Although I finished reading this book almost two weeks ago, I have delayed in writing a review for it because I was not sure that I could find the right words to describe it. Today, a beautiful rainy day at my home in Savannah, Georgia, brought those words to me. The most concise way in which I can describe the story this book tells is to say that it is like a series of baptisms which just won’t take and hold.
Again and again the central protagonist is soaked through by the water but again and again he is unable to find redemption and a renewal of life. Even the most powerful baptism event in the book, his triple immersion in the river, is unable to affect a true regeneration. Although the event leads to a transformation, as the protagonist sheds his military uniform and heads to Switzerland for a new life, he wonders, just after the baptism, where the priest is, indicating that even this baptism is in some sense incomplete and incapable of bringing about a total transformation.
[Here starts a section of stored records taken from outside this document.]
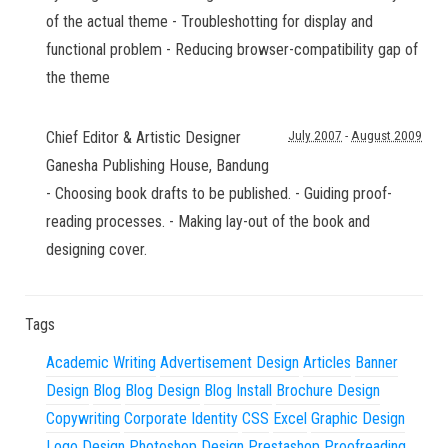
of the actual theme - Troubleshotting for display and
functional problem - Reducing browser-compatibility gap of
the theme
Chief Editor & Artistic Designer
July 2007
-
August 2009
Ganesha Publishing House
,
Bandung
- Choosing book drafts to be published. - Guiding proof-
reading processes. - Making lay-out of the book and
designing cover.
Tags
Academic Writing
Advertisement Design
Articles
Banner
Design
Blog
Blog Design
Blog Install
Brochure Design
Copywriting
Corporate Identity
CSS
Excel
Graphic Design
Logo Design
Photoshop Design
Prestashop
Proofreading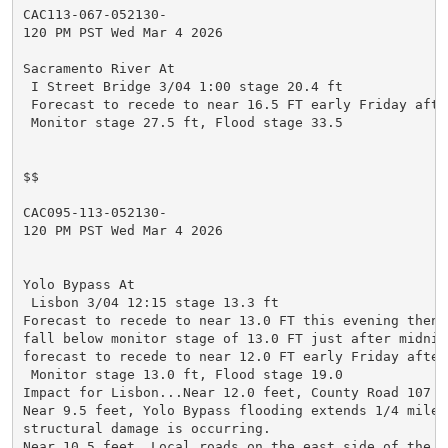
CAC113-067-052130-

120 PM PST Wed Mar 4 2026

Sacramento River At

 I Street Bridge 3/04 1:00 stage 20.4 ft

 Forecast to recede to near 16.5 FT early Friday after
 Monitor stage 27.5 ft, Flood stage 33.5

$$

CAC095-113-052130-

120 PM PST Wed Mar 4 2026

Yolo Bypass At

 Lisbon 3/04 12:15 stage 13.3 ft

Forecast to recede to near 13.0 FT this evening then f
fall below monitor stage of 13.0 FT just after midnig
forecast to recede to near 12.0 FT early Friday aftern
 Monitor stage 13.0 ft, Flood stage 19.0

Impact for Lisbon...Near 12.0 feet, County Road 107 is
Near 9.5 feet, Yolo Bypass flooding extends 1/4 mile w
structural damage is occurring.

Near 10.5 feet, Local roads on the east side of the Yo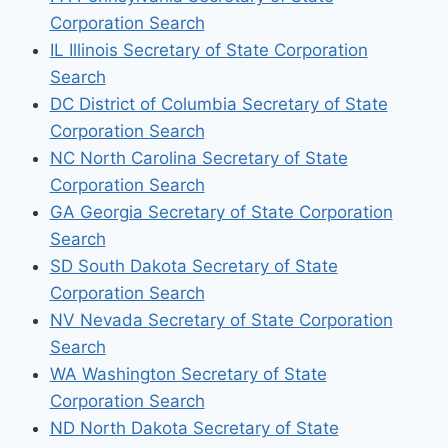
Corporation Search
IL Illinois Secretary of State Corporation
Search
DC District of Columbia Secretary of State
Corporation Search
NC North Carolina Secretary of State
Corporation Search
GA Georgia Secretary of State Corporation
Search
SD South Dakota Secretary of State
Corporation Search
NV Nevada Secretary of State Corporation
Search
WA Washington Secretary of State
Corporation Search
ND North Dakota Secretary of State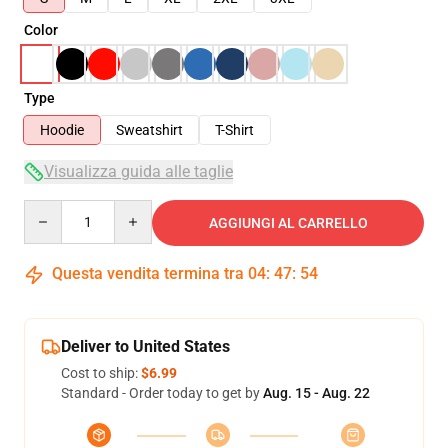
Color
Type
Hoodie
Sweatshirt
T-Shirt
Visualizza guida alle taglie
Quantity
AGGIUNGI AL CARRELLO
Questa vendita termina tra
04
:
47
:
53
Deliver to United States
Cost to ship:
$6.99
Standard - Order today to get by
Aug. 15 - Aug. 22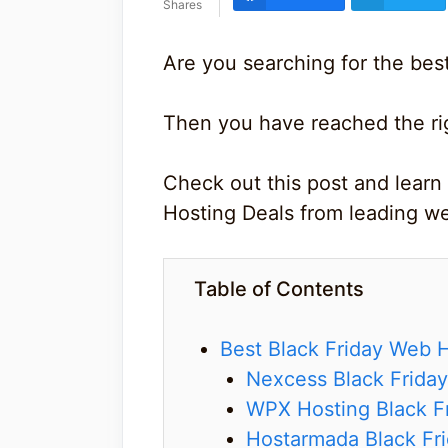
Shares
Are you searching for the bes
Then you have reached the ri
Check out this post and learn
Hosting Deals from leading we
Table of Contents
Best Black Friday Web 
Nexcess Black Friday
WPX Hosting Black Fr
Hostarmada Black Fri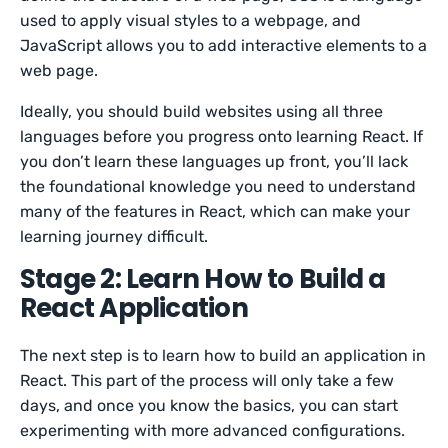
used to apply visual styles to a webpage, and
JavaScript allows you to add interactive elements to a
web page.
Ideally, you should build websites using all three
languages before you progress onto learning React. If
you don’t learn these languages up front, you’ll lack
the foundational knowledge you need to understand
many of the features in React, which can make your
learning journey difficult.
Stage 2: Learn How to Build a
React Application
The next step is to learn how to build an application in
React. This part of the process will only take a few
days, and once you know the basics, you can start
experimenting with more advanced configurations.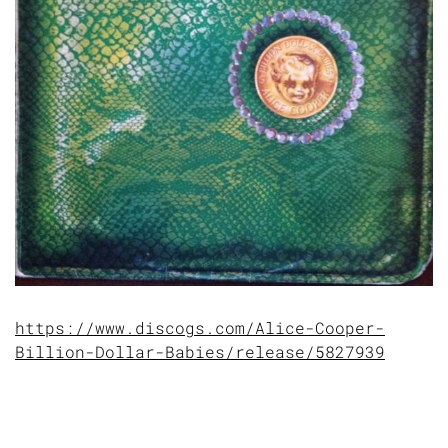
https://www.discogs.com/Alice-Cooper-
Billion-Dollar-Babies/release/5827939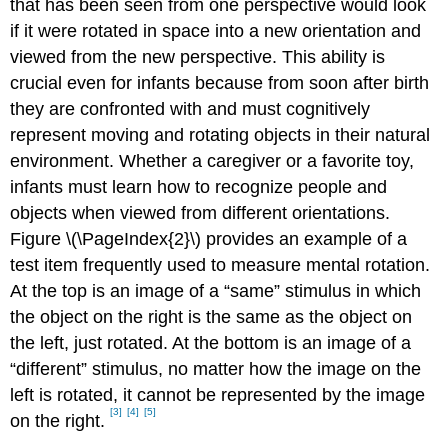
that has been seen from one perspective would look
if it were rotated in space into a new orientation and
viewed from the new perspective. This ability is
crucial even for infants because from soon after birth
they are confronted with and must cognitively
represent moving and rotating objects in their natural
environment. Whether a caregiver or a favorite toy,
infants must learn how to recognize people and
objects when viewed from different orientations.
Figure \(\PageIndex{2}\) provides an example of a
test item frequently used to measure mental rotation.
At the top is an image of a “same” stimulus in which
the object on the right is the same as the object on
the left, just rotated. At the bottom is an image of a
“different” stimulus, no matter how the image on the
left is rotated, it cannot be represented by the image
[3]
[4]
[5]
on the right.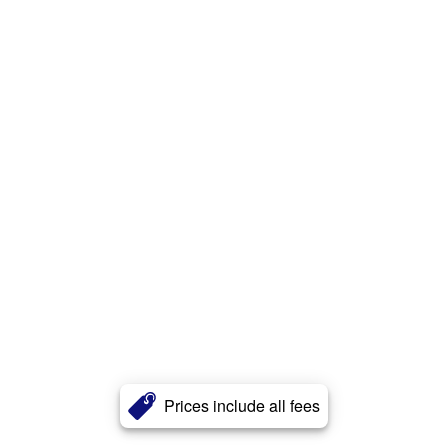
Prices include all fees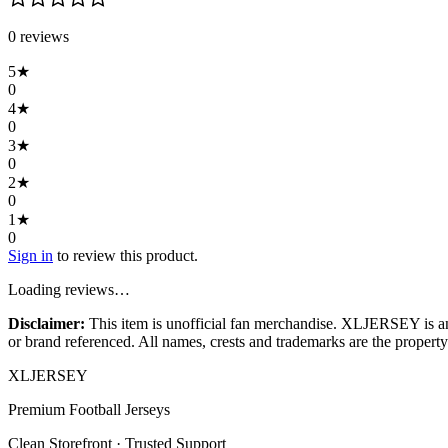
0
review
s
5
★
0
4
★
0
3
★
0
2
★
0
1
★
0
Sign in
to review this product.
Loading reviews…
Disclaimer:
This item is unofficial fan merchandise. XLJERSEY is an in
or brand referenced. All names, crests and trademarks are the property 
XL
JERSEY
Premium Football Jerseys
Clean Storefront · Trusted Support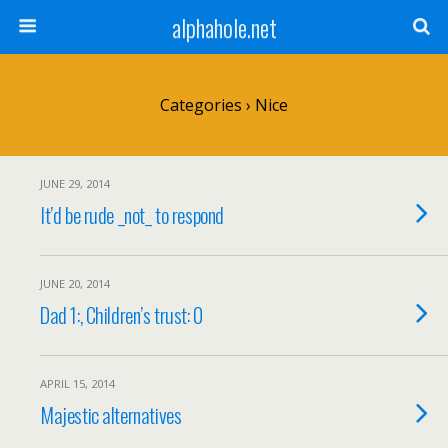
alphahole.net
Categories ›
Nice
JUNE 29, 2014
It’d be rude _not_ to respond
JUNE 20, 2014
Dad 1:, Children’s trust: 0
APRIL 15, 2014
Majestic alternatives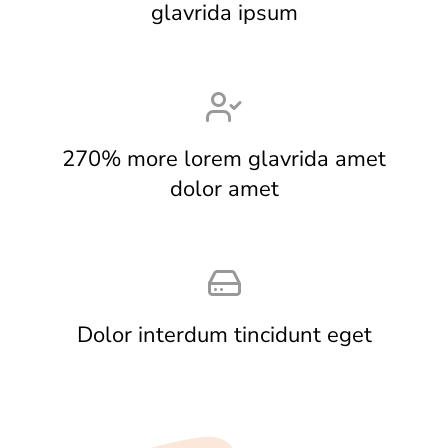
glavrida ipsum
270% more lorem glavrida amet
dolor amet
Dolor interdum tincidunt eget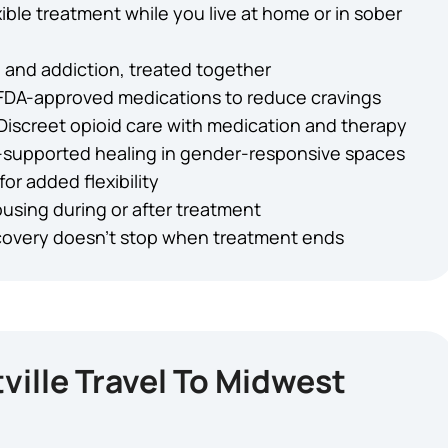
xible treatment while you live at home or in sober
 and addiction, treated together
FDA-approved medications to reduce cravings
Discreet opioid care with medication and therapy
-supported healing in gender-responsive spaces
for added flexibility
using during or after treatment
overy doesn’t stop when treatment ends
ille Travel To Midwest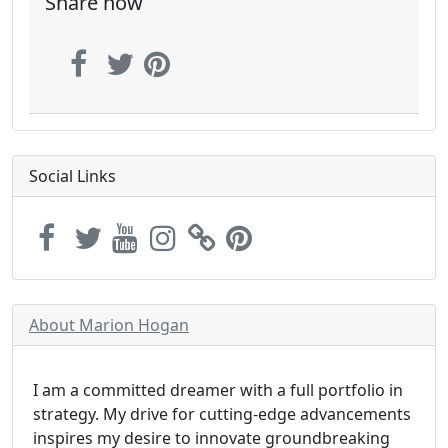
Share now
Social Links
About Marion Hogan
I am a committed dreamer with a full portfolio in
strategy. My drive for cutting-edge advancements
inspires my desire to innovate groundbreaking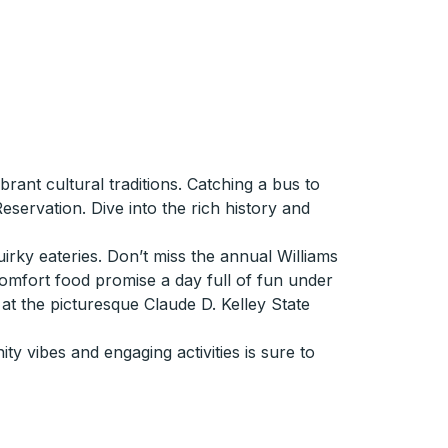
ant cultural traditions. Catching a bus to
servation. Dive into the rich history and
ky eateries. Don’t miss the annual Williams
 comfort food promise a day full of fun under
at the picturesque Claude D. Kelley State
y vibes and engaging activities is sure to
Finally, the new life he escapes to proves to be of the same sort as the old, pervaded by suffering and culminating in a meaningless death.
Hemingway has written what may be the perfect nihilist novel. In this, it is the perfect novel of World War I and the standard for all of us who, a hundred years later, still live in the wake of that world-shattering event. Perhaps, however, there is, within its perfection of nihilism, a glimmer of hope offered, a transcending of nihilism of which we catch just a glimpse. It is nihilism made beautiful.